Introduction to deep learning

Learning Path

Get started with deep learning

In its nascent years, artificial intelligence (AI) focused heavily on rule-based systems that would make predictions using predefined sets of rules that had to be provided by a subject matter expert. However, these systems were brittle and relied on these "expert opinions," which eventually caused them to fall out of fashion. As the scale and amount of data increased, these methods were replaced by a more data-driven approach, machine learning.
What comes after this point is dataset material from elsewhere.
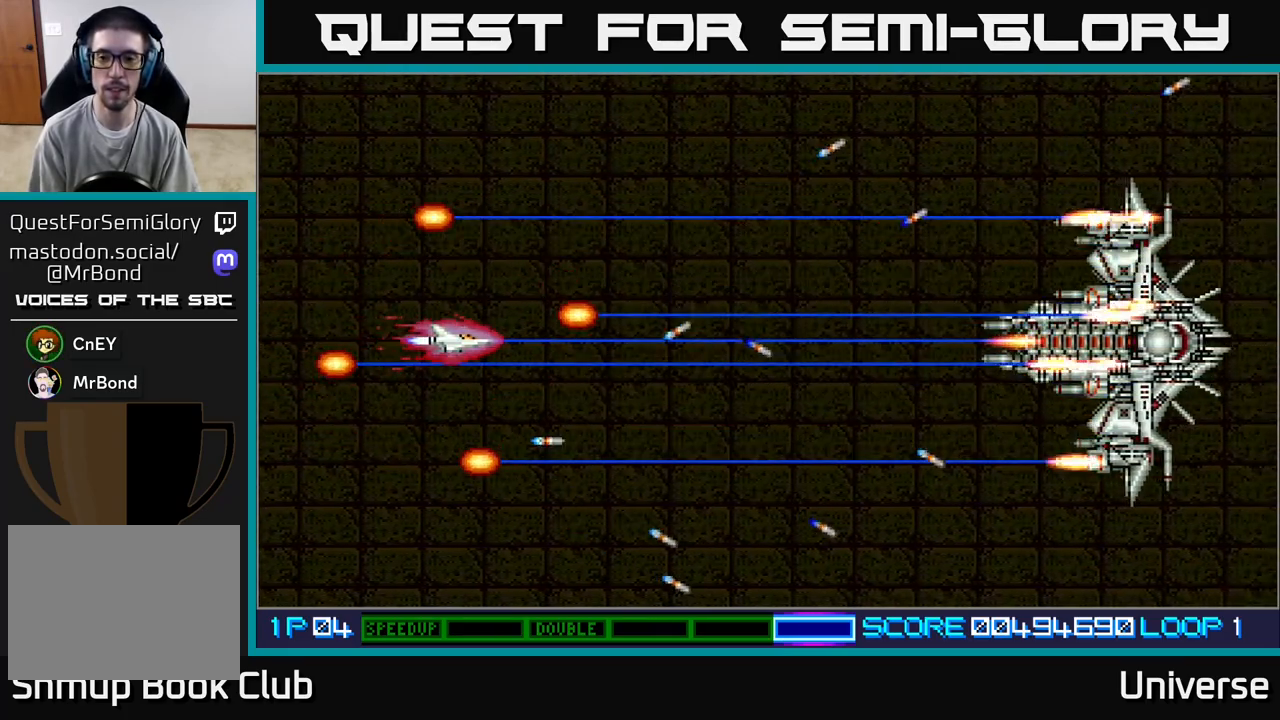
{"buttons": ["A", "DPAD_DOWN"], "left_stick": "center", "events": [[483, "DPAD_DOWN", "down"]]}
Machine learning versus deep learning

Machine learning is a collection of algorithms and tools that help machines understand patterns within data and use this underlying structure to perform reasoning about a given task. There are many ways that machines aim to understand these underlying patterns. But how does machine learning relate to deep learning? In this article, we provide an overview of how deep learning fits into this realm and also discuss some of its applications and challenges.

There is a growing misconception that deep learning is a competitve technology to the machine learning domain. In this article, we discuss some of these myths and explain how deep learning is related to machine learning and the advantages of using deep learning algorithms in certain applications.

AI vs ML vs DL

To put things in perspective, deep learning is a subdomain of machine learning. With accelerated computational power and large data sets, deep learning algorithms are able to self-learn hidden patterns within data to make predictions.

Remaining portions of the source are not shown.